Bottom line — what investors should monitor next

Kandi’s commercial strategy is clear: scale consumer EV and off-road sales through established retail channels while building higher‑value revenue lines in battery-swap infrastructure and robotics. Key near-term catalysts: order book growth for CATL/swap‑station equipment, retail rollouts and the commercial ramp of Rawrr in North America, and execution against the GoTo robotics order. Monitor quarterly disclosures for revenue mix shifts from product sales to equipment/services and watch retailer inventory levels and U.S. distribution metrics closely.

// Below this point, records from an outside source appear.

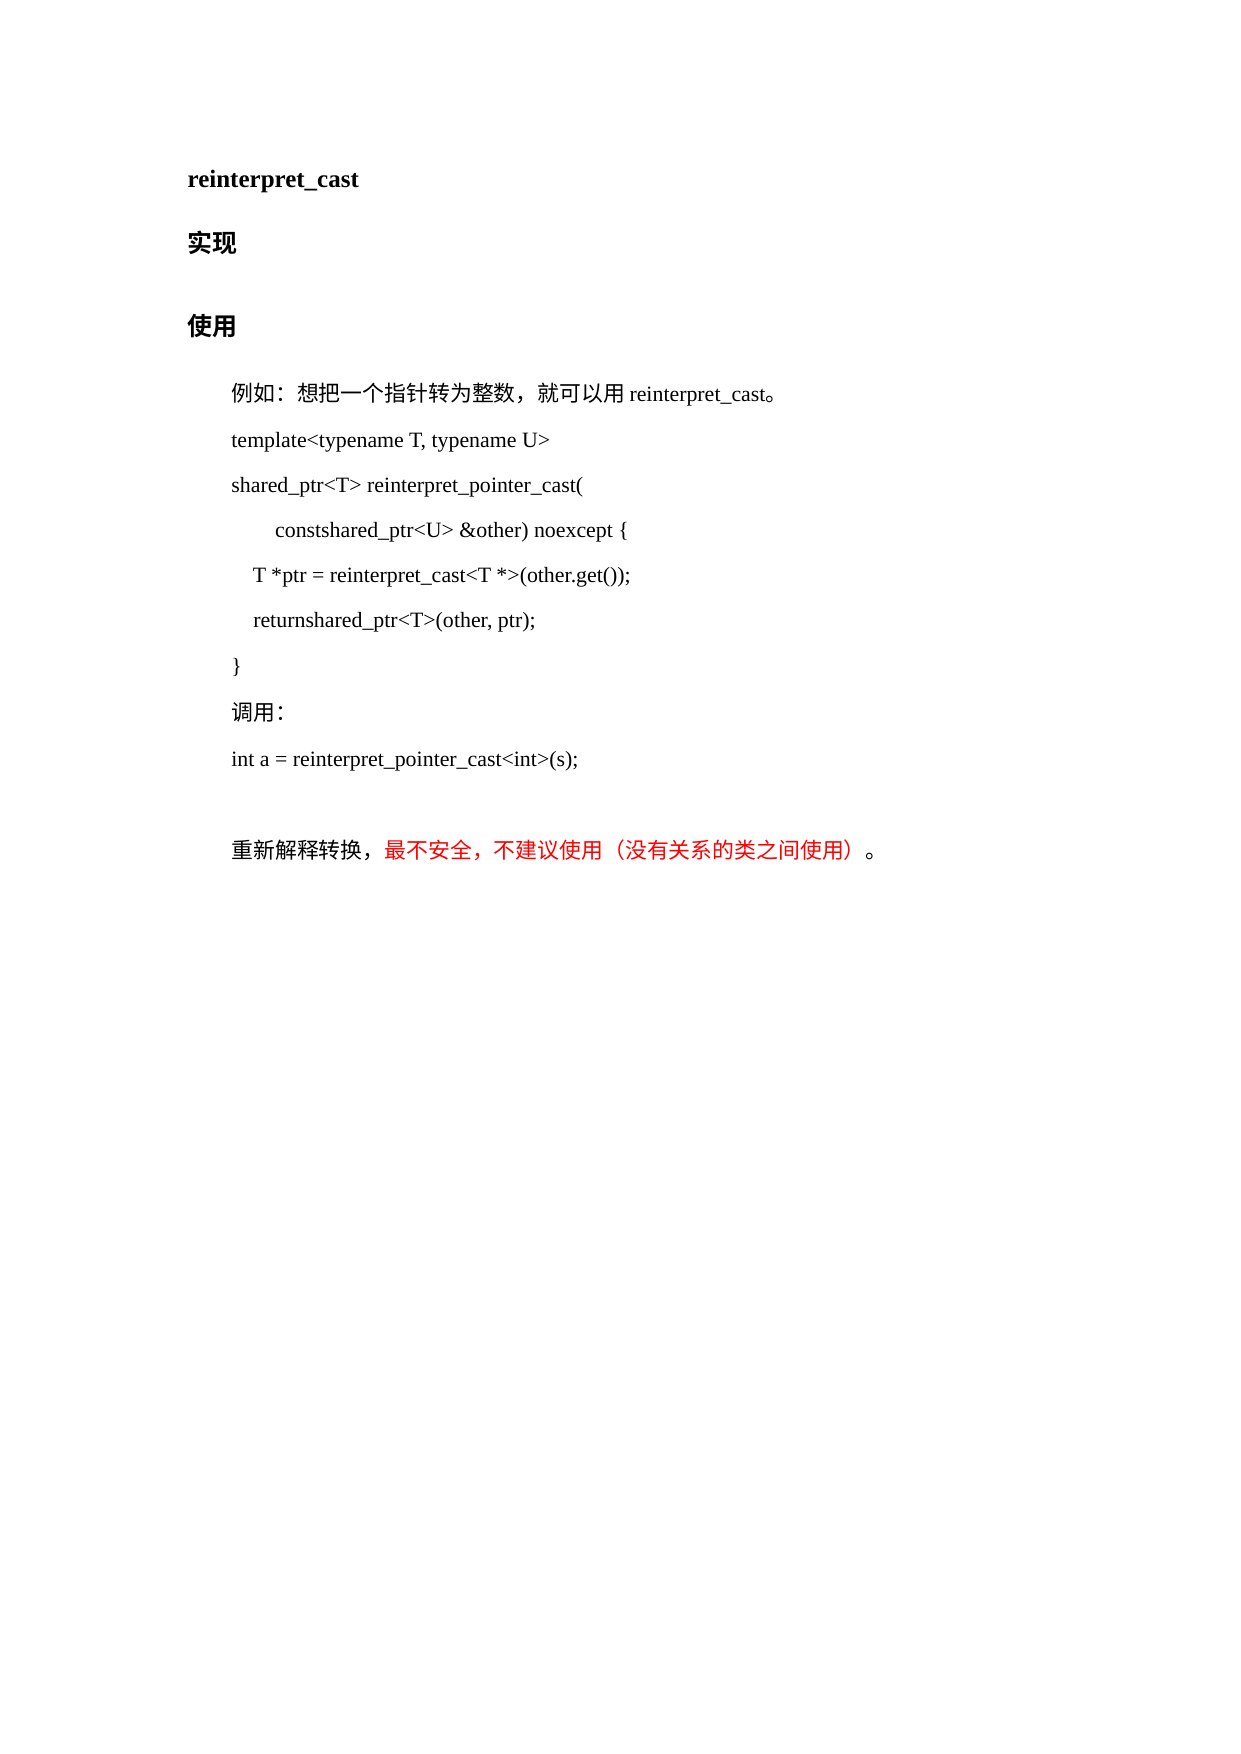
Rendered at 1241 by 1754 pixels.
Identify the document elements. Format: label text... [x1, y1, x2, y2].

subtitle 使用 [187, 292, 1053, 357]
text int a = reinterpret_pointer_cast<int>(s); [187, 742, 1053, 775]
text shared_ptr<T> reinterpret_pointer_cast( [187, 468, 1053, 501]
text 例如：想把一个指针转为整数，就可以用reinterpret_cast。 [187, 375, 1053, 408]
text } [187, 649, 1053, 681]
text 重新解释转换，最不安全，不建议使用（没有关系的类之间使用）。 [187, 833, 1053, 865]
text returnshared_ptr<T>(other, ptr); [187, 604, 1053, 636]
subtitle 实现 [187, 209, 1053, 274]
subtitle reinterpret_cast [187, 162, 1053, 194]
text T *ptr = reinterpret_cast<T *>(other.get()); [187, 559, 1053, 591]
text template<typename T, typename U> [187, 423, 1053, 456]
text constshared_ptr<U> &other) noexcept { [187, 514, 1053, 546]
text 调用： [187, 694, 1053, 727]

For a structured investor brief and ongoing updates on Kandi’s customer relationships and contract flow, visit https://nullexposure.com/.

Bold takeaway: Kandi is a distribution-led EV manufacturer that is actively converting channel reach into higher-margin infrastructure and robotics contracts — execution against those contracts will determine whether the company transitions from a retail play to a diversified industrial hardware vendor.